If you’ve been shooting Polaroid cameras for some time, you’ve probably come across this defect at some point:
Recognize it? Weird underdeveloped marks, usually on the side, all in a row, like some sort of… roller caused them. Yup, you guessed it, that’s indeed a roller issue. And the majority of the time, some simple cleaning will fix it right up.
Before I understood exactly what the roller did, I had given up a few of my favorite cameras for dead, including my cherished Polaroid Impulse AF. During ejection after exposure, the Polaroid camera pushes the image through two rollers that trigger development as the image pops out the front. When there is dirt or gook on the rollers, they don’t evenly pressure the image, causing undeveloped spots to appear.
Usually the culprit is chemicals that have leaked out of previously shot images. Expired Polaroid film and early Impossible Project film are particularly prone to chemical leakage, and I have used a lot of both over the past few years. Cameras I used often quickly became gummed up with a gray corrosive paste. This paste dried out and created the roller error with future photos.
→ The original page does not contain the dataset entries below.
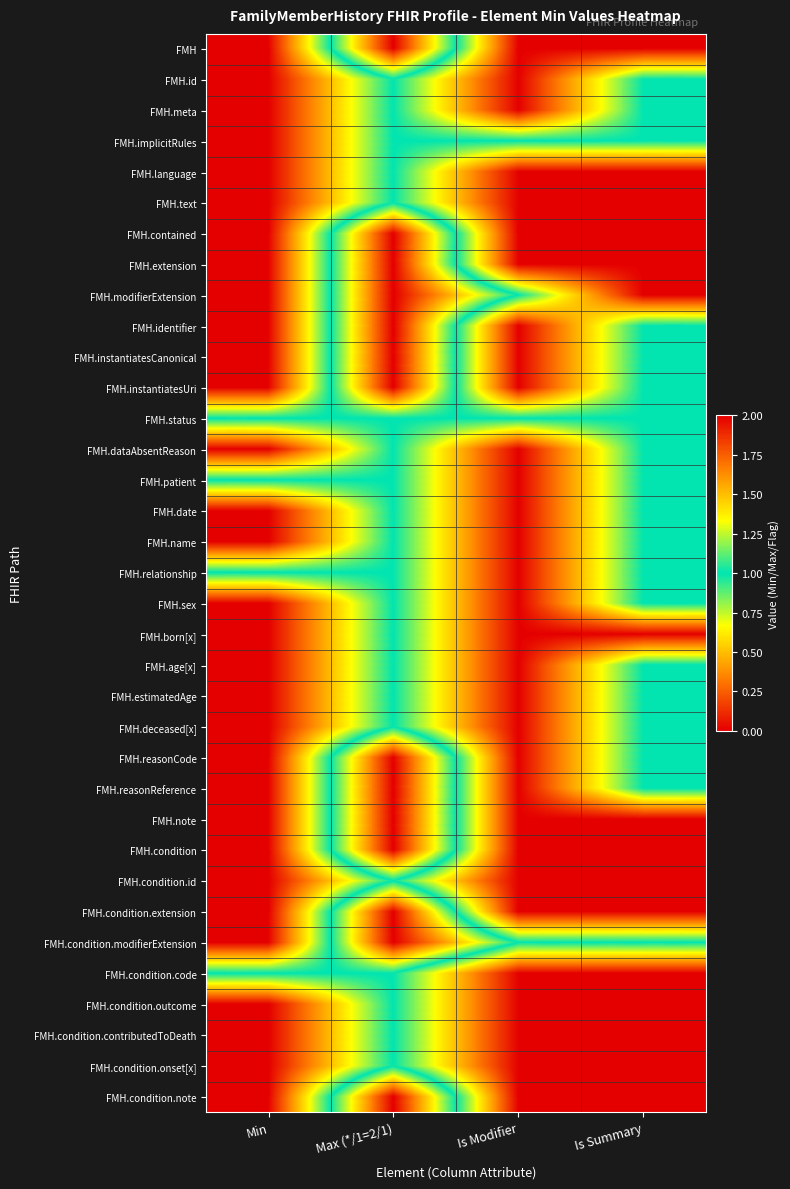

List the series in order of their peak value, highest first.

FMH, FMH.contained, FMH.extension, FMH.modifierExtension, FMH.identifier, FMH.instantiatesCanonical, FMH.instantiatesUri, FMH.reasonCode, FMH.reasonReference, FMH.note, FMH.condition, FMH.condition.extension, FMH.condition.modifierExtension, FMH.condition.note, FMH.id, FMH.meta, FMH.implicitRules, FMH.language, FMH.text, FMH.status, FMH.dataAbsentReason, FMH.patient, FMH.date, FMH.name, FMH.relationship, FMH.sex, FMH.born[x], FMH.age[x], FMH.estimatedAge, FMH.deceased[x], FMH.condition.id, FMH.condition.code, FMH.condition.outcome, FMH.condition.contributedToDeath, FMH.condition.onset[x]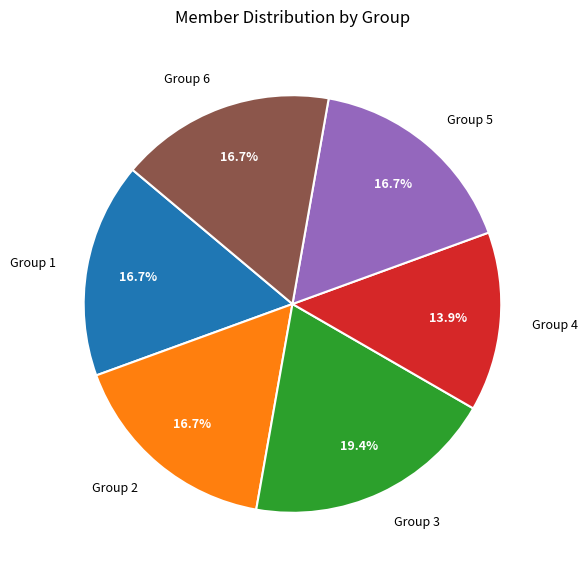

What percentage is the Group 5 slice, to the nearest percent?

17%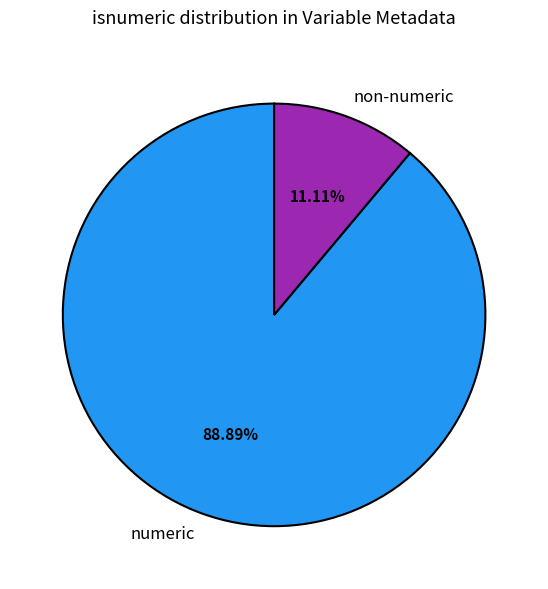

Approximately how many times larger is the value at numeric compared to non-numeric?

8.0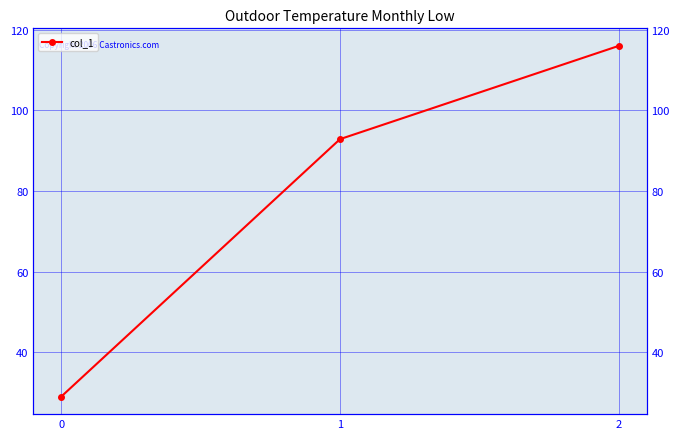

Rank the categories by value from highest to lowest.

2, 1, 0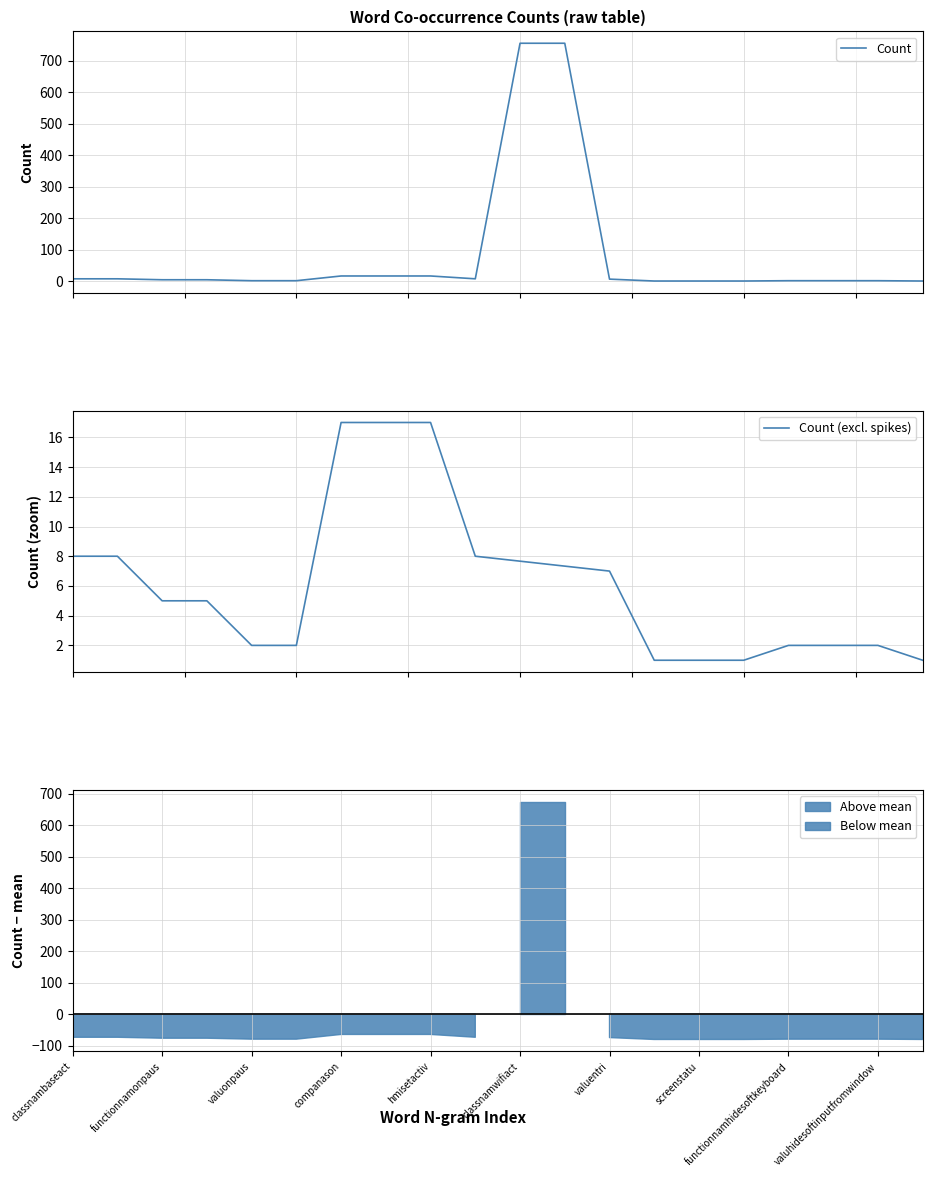

Reading right to left, extract all data points from this chart.

1	2	2	2	1	1	1	7	756	756	8	17	17	17	2	2	5	5	8	8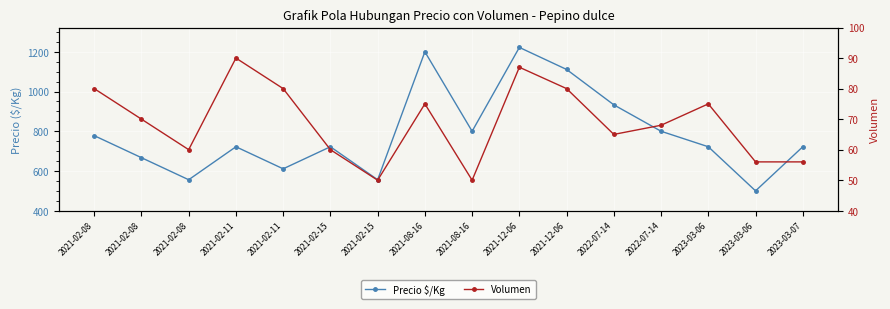

The value of Precio $/Kg at 2022-07-14 is 933. True or false?

True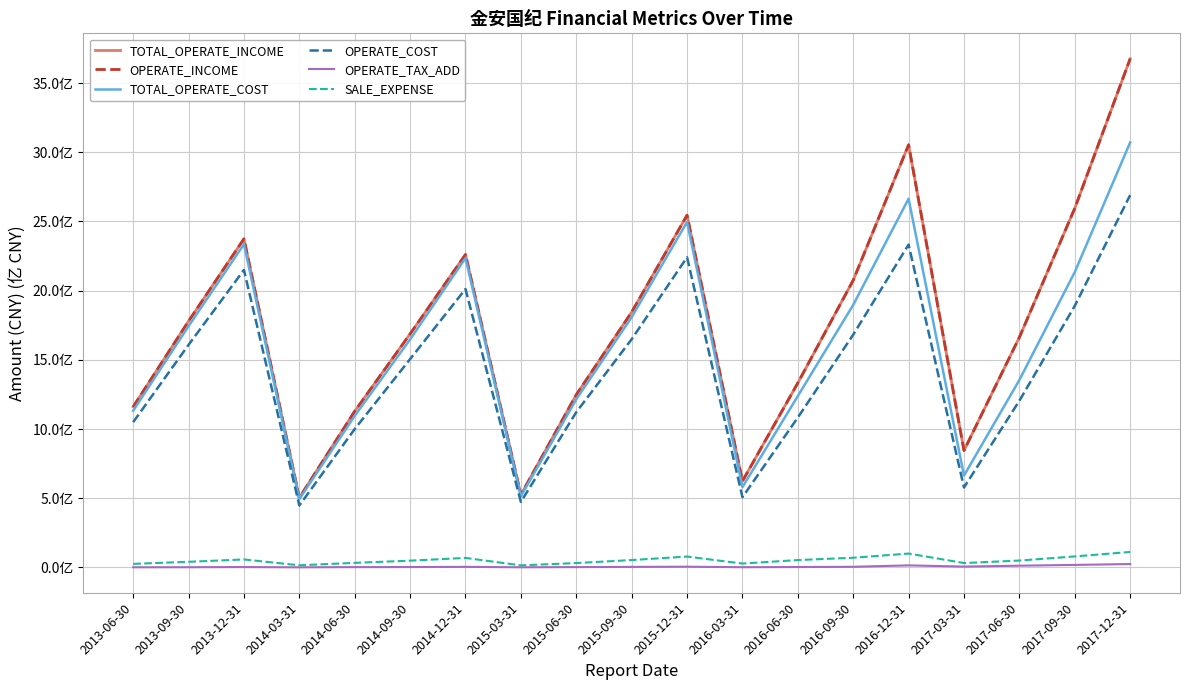

Read the OPERATE_COST value at 2017-12-31.

2690300062.2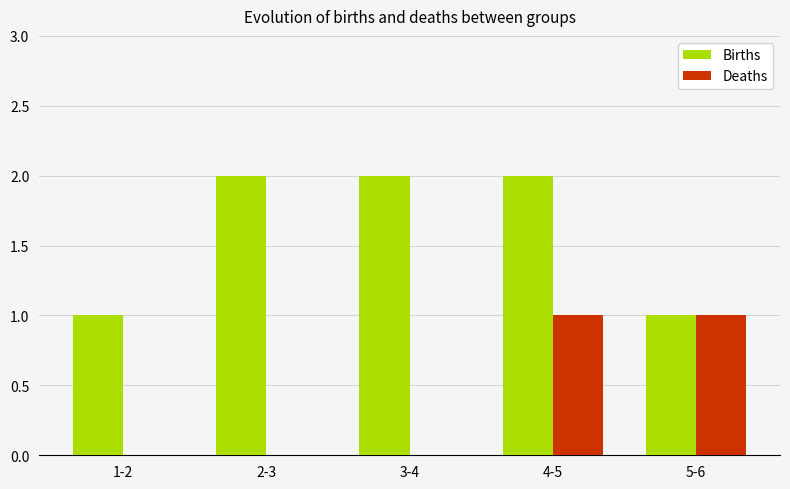

Reading left to right, list all the values displayed in this chart.

Births: 1-2=1	2-3=2	3-4=2	4-5=2	5-6=1
Deaths: 1-2=0	2-3=0	3-4=0	4-5=1	5-6=1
So what is a instant film fan to do? If you’re aware that some of your photos are leaking paste from the back edges of the image, it’s easiest to clean the roller while the paste is still wet. Just get a paper towel, wet it a little, open up the front and clean that paste off of the rollers. It’s fairly painless, and it’s what I do now. However, if you let the paste dry, it gets a little more difficult. You’re going to have to find some hard plastic to scrape that dry goo off. Be patient, it’s a time consuming task, but when you’re done, your camera will be back to running like new.